Detroit Band Uses 2014 Impala as Recording Studio
Gentlemen Mutineers make tracks in Chevrolet’s quietest full-size sedan ever
DETROIT--July 23, 2013: Many people sing in their cars, but few sound as good doing it as Frankie Turner, lead singer of Detroit-based blues-rock band The Gentlemen Mutineers. Frankie, as his fans know him, recently sang in the 2014 Chevrolet Impala, using the full-size sedan as a “mobile studio” to record an “Impala Mix” of their party anthem “Detroit Throttle.”
“The Corktown wobble, the Motor City slide, some Detroit throttle with that good time vibe, we’ll get in the Impala and take that ride, ‘til we feel like we’re 25 miles above the sky,” Frankie sang while Mark Pastoria of Harmonie Park Studios recorded it onto a laptop computer. In addition to the chorus, the band also recorded harmonica and trombone tracks in the car for the song.
The bustling city sounds of Detroit Tigers’ game-day traffic, construction noise and live music in the park proved practically inaudible inside the Impala, said the Grammy Award-winning audio engineer.
“I am amazed at how quiet the Impala is,” Pastoria said, after playing the vocal recording through Impala’s audio system. “It was important that we wouldn’t hear background noise while recording, and with all that was going on outside the car, I am astounded that we couldn't hear any of it. The Impala rocks.”
The new Impala is quiet by design, due in part to a technology that audiophiles know well – the active noise-cancelling technology used in high-end headphones. Active Noise Cancellation is standard on new Impalas with four-cylinder powertrains and helps make the redesigned flagship Chevrolet’s quietest full-size sedan ever.
Active noise cancellation even helps owners of the new Impala save money at the pump by using three ceiling-mounted microphones to detect low frequency engine noise during idling.
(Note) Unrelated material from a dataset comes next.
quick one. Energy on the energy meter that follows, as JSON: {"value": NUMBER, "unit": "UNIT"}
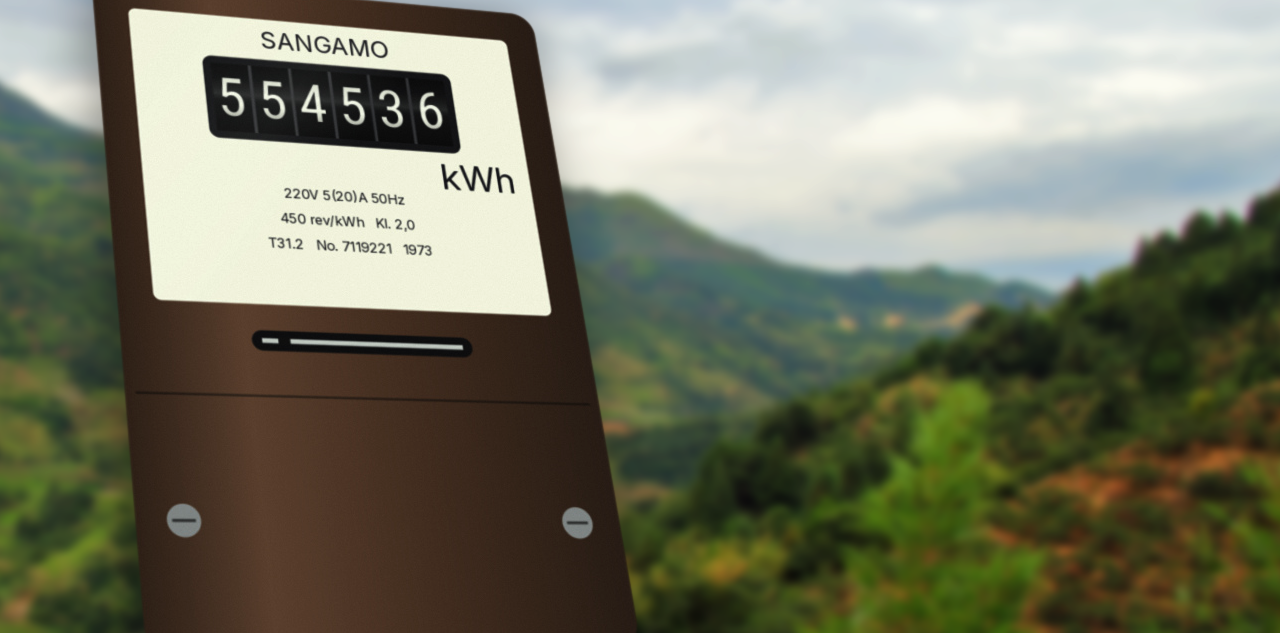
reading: {"value": 554536, "unit": "kWh"}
The frequencies are processed by an onboard computer that directs counteracting sound waves through the audio system’s speakers and subwoofer.
This technology allows the engine to operate at the fuel-conserving range of 1,000 to 1,500 RPM, and helps eliminate the need for some sound-deadening materials, all of which contributes to improved fuel efficiency.
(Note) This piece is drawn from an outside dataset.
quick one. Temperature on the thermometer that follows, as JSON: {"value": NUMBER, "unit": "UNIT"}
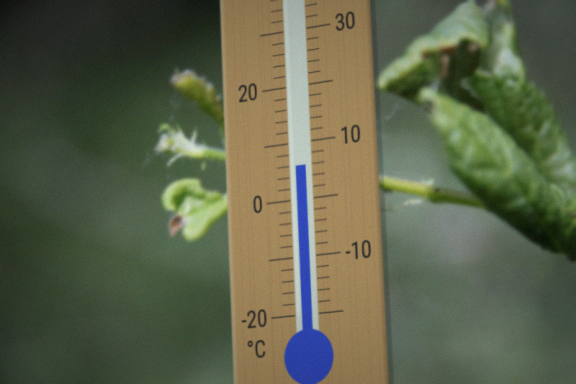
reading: {"value": 6, "unit": "°C"}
Impala also uses a variety of sound-buffering and -absorbing materials to minimize wind, road and engine noise, including:
Acoustically laminated windshield and front-door glass Liquid-applied sound deadener applied to the floor pan and trunk Triple-sealed doors with acoustic perimeter water deflectors Sound-absorbing carpet and dash mat Acoustic foam baffles inside body cavities and between inner and outer quarter panels And an isolated engine cradle.
“Having a quiet cabin makes it easier for Impala’s voice recognition software to understand commands,” said Kara Gordon, a General Motors’ noise and vibration performance engineer. “A quieter cabin also makes it easier for front and backseat passengers to have a conversation at normal speaking levels.”
Voice recognition is part of the MyLink system that comes standard on LT and LTZ models, and helps drivers safely place calls, enter destinations and control other functions while keeping their eyes on the road and hands on the wheel.
To make the Impala as quiet as possible, Gordon worked with Stephanie Ernster, a GM noise and vibration engineering specialist and friend since their college days at Michigan State University.
Ernster tested Impala’s interior acoustics with a mannequin-like binaural recording device called an Aachen Head. Named for the headquarters of Head Acoustics GmbH in Aachen, Germany, the tool uses specially calibrated microphones to precisely record a dynamic range equal with human hearing during test drives on a variety of road surfaces at GM’s Milford Proving Ground.
“Achieving a high level of acoustic refinement requires the most advanced tools available and many hours of road testing,” Ernster said. “The new Impala benefitted from both, resulting in a quiet driving experience that is truly something to sing about.”